WHAT THE EXERCISE ASKS >> Make an exact copy of the entries, taking out every picture.

[Data entries]
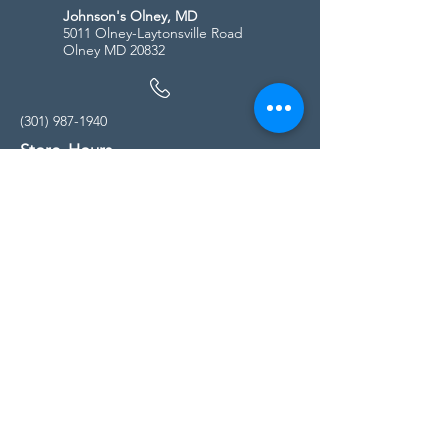
Johnson's Olney, MD
5011 Olney-Laytonsville Road
Olney MD 20832
(301) 987-1940
Store Hours
Monday - Friday:
10:00am - 5:00pm
Saturday
10:00am - 5:00pm
Sunday
11:00am - 4:00pm
* All calls are being forwarded to
Kensington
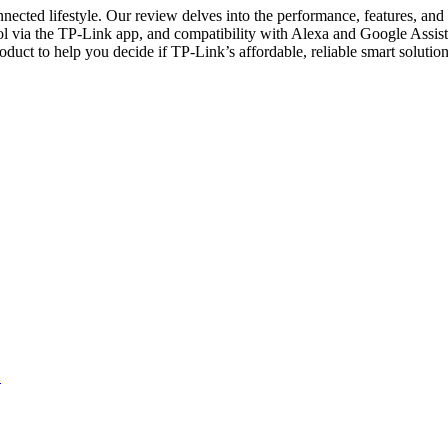
nnected lifestyle. Our review delves into the performance, features, and
rol via the TP-Link app, and compatibility with Alexa and Google Assis
product to help you decide if TP-Link’s affordable, reliable smart solut
→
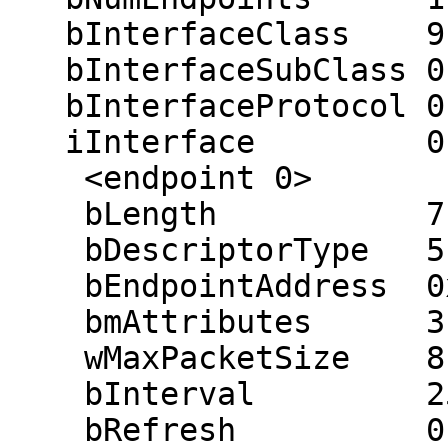
   bInterfaceClass    9

   bInterfaceSubClass 0

   bInterfaceProtocol 0

   iInterface         0 ()

    <endpoint 0>

    bLength           7

    bDescriptorType   5

    bEndpointAddress  0x81 (in 0x01)

    bmAttributes      3 (interrupt)

    wMaxPacketSize    8

    bInterval         255 ms

    bRefresh          0
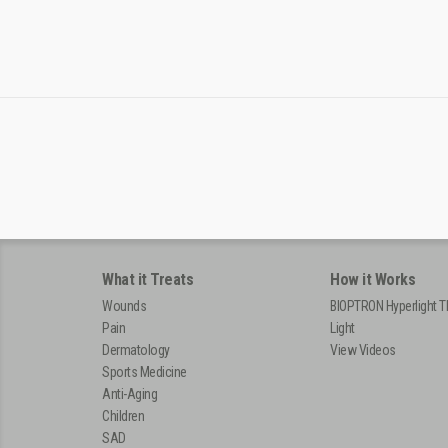
What it Treats
How it Works
Wounds
BIOPTRON Hyperlight T
Pain
Light
Dermatology
View Videos
Sports Medicine
Anti-Aging
Children
SAD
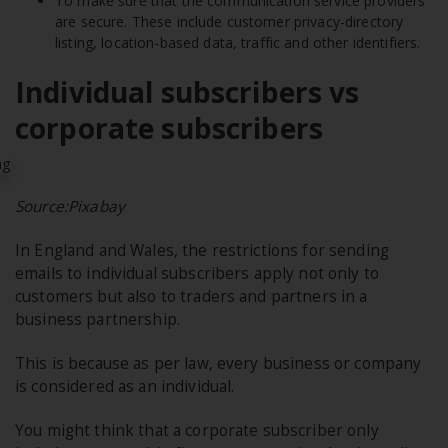
To make sure that the communication service providers
are secure. These include customer privacy-directory
listing, location-based data, traffic and other identifiers.
Individual subscribers vs
corporate subscribers
Source:Pixabay
In England and Wales, the restrictions for sending
emails to individual subscribers apply not only to
customers but also to traders and partners in a
business partnership.
This is because as per law, every business or company
is considered as an individual.
You might think that a corporate subscriber only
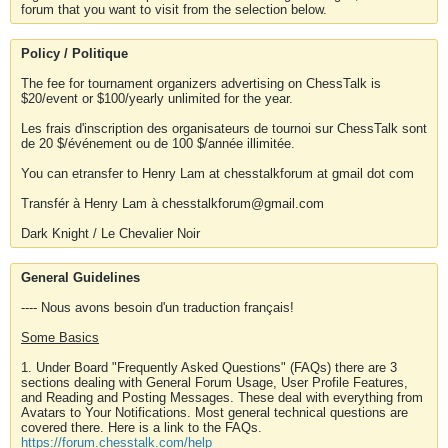
forum that you want to visit from the selection below.
Policy / Politique
The fee for tournament organizers advertising on ChessTalk is
$20/event or $100/yearly unlimited for the year.
Les frais d'inscription des organisateurs de tournoi sur ChessTalk sont
de 20 $/événement ou de 100 $/année illimitée.
You can etransfer to Henry Lam at chesstalkforum at gmail dot com
Transfér à Henry Lam à chesstalkforum@gmail.com
Dark Knight / Le Chevalier Noir
General Guidelines
---- Nous avons besoin d'un traduction français!
Some Basics
1. Under Board "Frequently Asked Questions" (FAQs) there are 3
sections dealing with General Forum Usage, User Profile Features,
and Reading and Posting Messages. These deal with everything from
Avatars to Your Notifications. Most general technical questions are
covered there. Here is a link to the FAQs.
https://forum.chesstalk.com/help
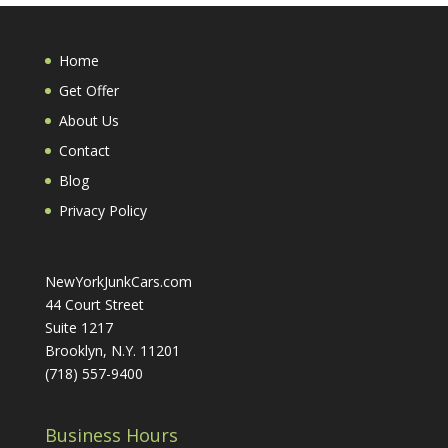
Home
Get Offer
About Us
Contact
Blog
Privacy Policy
NewYorkJunkCars.com
44 Court Street
Suite 1217
Brooklyn, N.Y. 11201
(718) 557-9400
Business Hours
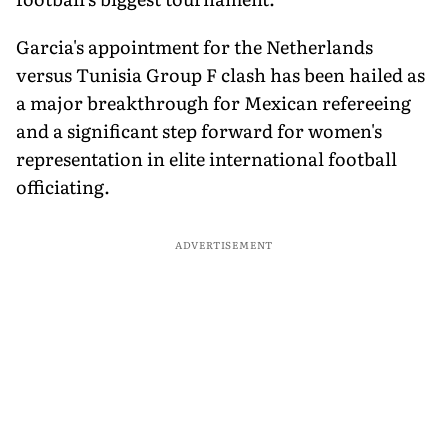
Garcia's appointment for the Netherlands
versus Tunisia Group F clash has been hailed as
a major breakthrough for Mexican refereeing
and a significant step forward for women's
representation in elite international football
officiating.
ADVERTISEMENT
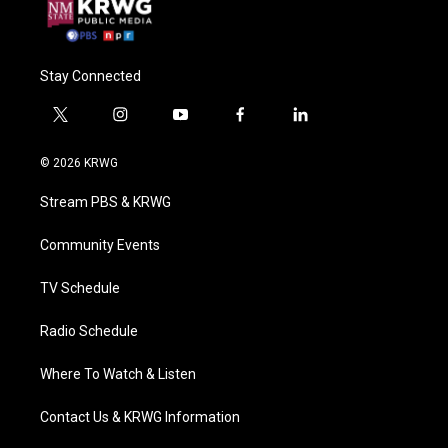
Stay Connected
t
i
y
f
l
w
n
o
a
i
i
s
u
c
n
© 2026 KRWG
t
t
t
e
k
t
a
u
b
e
Stream PBS & KRWG
e
g
b
o
d
r
r
e
o
i
a
k
n
Community Events
m
TV Schedule
Radio Schedule
Where To Watch & Listen
Contact Us & KRWG Information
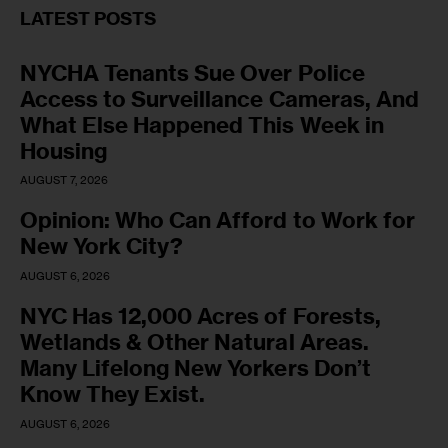
LATEST POSTS
NYCHA Tenants Sue Over Police
Access to Surveillance Cameras, And
What Else Happened This Week in
Housing
AUGUST 7, 2026
Opinion: Who Can Afford to Work for
New York City?
AUGUST 6, 2026
NYC Has 12,000 Acres of Forests,
Wetlands & Other Natural Areas.
Many Lifelong New Yorkers Don’t
Know They Exist.
AUGUST 6, 2026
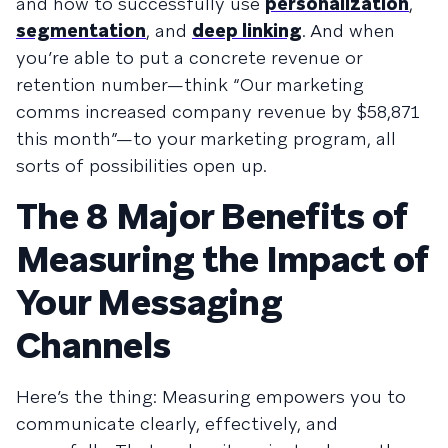
and how to successfully use
personalization
,
segmentation
, and
deep linking
. And when
you’re able to put a concrete revenue or
retention number—think “Our marketing
comms increased company revenue by $58,871
this month”—to your marketing program, all
sorts of possibilities open up.
The 8 Major Benefits of
Measuring the Impact of
Your Messaging
Channels
Here’s the thing: Measuring empowers you to
communicate clearly, effectively, and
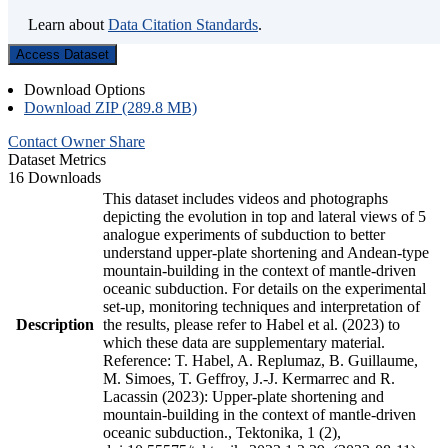
Learn about
Data Citation Standards
.
Access Dataset
Download Options
Download ZIP (289.8 MB)
Contact Owner
Share
Dataset Metrics
16 Downloads
This dataset includes videos and photographs
depicting the evolution in top and lateral views of 5
analogue experiments of subduction to better
understand upper-plate shortening and Andean-type
mountain-building in the context of mantle-driven
oceanic subduction. For details on the experimental
set-up, monitoring techniques and interpretation of
Description
the results, please refer to Habel et al. (2023) to
which these data are supplementary material.
Reference: T. Habel, A. Replumaz, B. Guillaume,
M. Simoes, T. Geffroy, J.-J. Kermarrec and R.
Lacassin (2023): Upper-plate shortening and
mountain-building in the context of mantle-driven
oceanic subduction., Tektonika, 1 (2),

RESULT OF THE TASK >>
Johnson's Olney, MD
5011 Olney-Laytonsville Road
Olney MD 20832
(301) 987-1940
Store Hours
Monday - Friday:
10:00am - 5:00pm
Saturday
10:00am - 5:00pm
Sunday
11:00am - 4:00pm
* All calls are being forwarded to
Kensington
nnected lifestyle. Our review delves into the performance, features, and
rol via the TP-Link app, and compatibility with Alexa and Google Assis
product to help you decide if TP-Link’s affordable, reliable smart solut
→
   bInterfaceClass    9

   bInterfaceSubClass 0

   bInterfaceProtocol 0

   iInterface         0 ()

    <endpoint 0>

    bLength           7

    bDescriptorType   5

    bEndpointAddress  0x81 (in 0x01)

    bmAttributes      3 (interrupt)

    wMaxPacketSize    8

    bInterval         255 ms

    bRefresh          0
What it Treats
How it Works
Wounds
BIOPTRON Hyperlight T
Pain
Light
Dermatology
View Videos
Sports Medicine
Anti-Aging
Children
SAD
To make sure that the communication service providers
are secure. These include customer privacy-directory
listing, location-based data, traffic and other identifiers.
Individual subscribers vs
corporate subscribers
Source:Pixabay
In England and Wales, the restrictions for sending
emails to individual subscribers apply not only to
customers but also to traders and partners in a
business partnership.
This is because as per law, every business or company
is considered as an individual.
You might think that a corporate subscriber only
forum that you want to visit from the selection below.
Policy / Politique
The fee for tournament organizers advertising on ChessTalk is
$20/event or $100/yearly unlimited for the year.
Les frais d'inscription des organisateurs de tournoi sur ChessTalk sont
de 20 $/événement ou de 100 $/année illimitée.
You can etransfer to Henry Lam at chesstalkforum at gmail dot com
Transfér à Henry Lam à chesstalkforum@gmail.com
Dark Knight / Le Chevalier Noir
General Guidelines
---- Nous avons besoin d'un traduction français!
Some Basics
1. Under Board "Frequently Asked Questions" (FAQs) there are 3
sections dealing with General Forum Usage, User Profile Features,
and Reading and Posting Messages. These deal with everything from
Avatars to Your Notifications. Most general technical questions are
covered there. Here is a link to the FAQs.
https://forum.chesstalk.com/help
Home
Get Offer
About Us
Contact
Blog
Privacy Policy
NewYorkJunkCars.com
44 Court Street
Suite 1217
Brooklyn, N.Y. 11201
(718) 557-9400
Business Hours
Garcia's appointment for the Netherlands
versus Tunisia Group F clash has been hailed as
a major breakthrough for Mexican refereeing
and a significant step forward for women's
representation in elite international football
officiating.
ADVERTISEMENT
Stay Connected
t
i
y
f
l
w
n
o
a
i
i
s
u
c
n
© 2026 KRWG
t
t
t
e
k
t
a
u
b
e
Stream PBS & KRWG
e
g
b
o
d
r
r
e
o
i
a
k
n
Community Events
m
TV Schedule
Radio Schedule
Where To Watch & Listen
Contact Us & KRWG Information
LATEST POSTS
NYCHA Tenants Sue Over Police
Access to Surveillance Cameras, And
What Else Happened This Week in
Housing
AUGUST 7, 2026
Opinion: Who Can Afford to Work for
New York City?
AUGUST 6, 2026
NYC Has 12,000 Acres of Forests,
Wetlands & Other Natural Areas.
Many Lifelong New Yorkers Don’t
Know They Exist.
AUGUST 6, 2026
and how to successfully use
personalization
,
segmentation
, and
deep linking
. And when
you’re able to put a concrete revenue or
retention number—think “Our marketing
comms increased company revenue by $58,871
this month”—to your marketing program, all
sorts of possibilities open up.
The 8 Major Benefits of
Measuring the Impact of
Your Messaging
Channels
Here’s the thing: Measuring empowers you to
communicate clearly, effectively, and
Learn about
Data Citation Standards
.
Access Dataset
Download Options
Download ZIP (289.8 MB)
Contact Owner
Share
Dataset Metrics
16 Downloads
This dataset includes videos and photographs
depicting the evolution in top and lateral views of 5
analogue experiments of subduction to better
understand upper-plate shortening and Andean-type
mountain-building in the context of mantle-driven
oceanic subduction. For details on the experimental
set-up, monitoring techniques and interpretation of
Description
the results, please refer to Habel et al. (2023) to
which these data are supplementary material.
Reference: T. Habel, A. Replumaz, B. Guillaume,
M. Simoes, T. Geffroy, J.-J. Kermarrec and R.
Lacassin (2023): Upper-plate shortening and
mountain-building in the context of mantle-driven
oceanic subduction., Tektonika, 1 (2),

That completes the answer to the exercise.